*EXERCISE AIM*
Could you transcribe exactly the lines below, from the line with "MIMIC-IV-ECG: Diagnostic" through the line with "of lamellar bodies", and nothing else, leaving out the pictures?

Saved data entries
◆ ◆ ◆ ◆ ◆

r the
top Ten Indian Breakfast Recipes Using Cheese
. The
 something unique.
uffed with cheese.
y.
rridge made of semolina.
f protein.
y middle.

◆ ◆ ◆ ◆ ◆

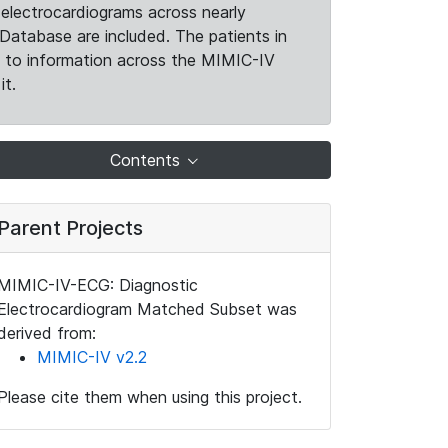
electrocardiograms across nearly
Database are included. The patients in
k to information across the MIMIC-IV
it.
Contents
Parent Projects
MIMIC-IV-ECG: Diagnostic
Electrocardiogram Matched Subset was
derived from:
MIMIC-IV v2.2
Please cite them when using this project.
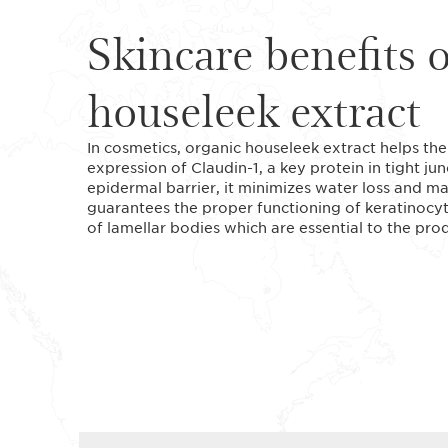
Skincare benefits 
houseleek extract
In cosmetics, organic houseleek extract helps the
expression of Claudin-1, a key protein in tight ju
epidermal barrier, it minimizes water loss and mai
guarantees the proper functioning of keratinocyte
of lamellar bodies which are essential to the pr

◆ ◆ ◆ ◆ ◆

*WRITTEN RESPONSE*
MIMIC-IV-ECG: Diagnostic
Electrocardiogram Matched Subset was
derived from:
MIMIC-IV v2.2
Please cite them when using this project.
Skincare benefits 
houseleek extract
In cosmetics, organic houseleek extract helps the
expression of Claudin-1, a key protein in tight ju
epidermal barrier, it minimizes water loss and mai
guarantees the proper functioning of keratinocyte
of lamellar bodies which are essential to the pr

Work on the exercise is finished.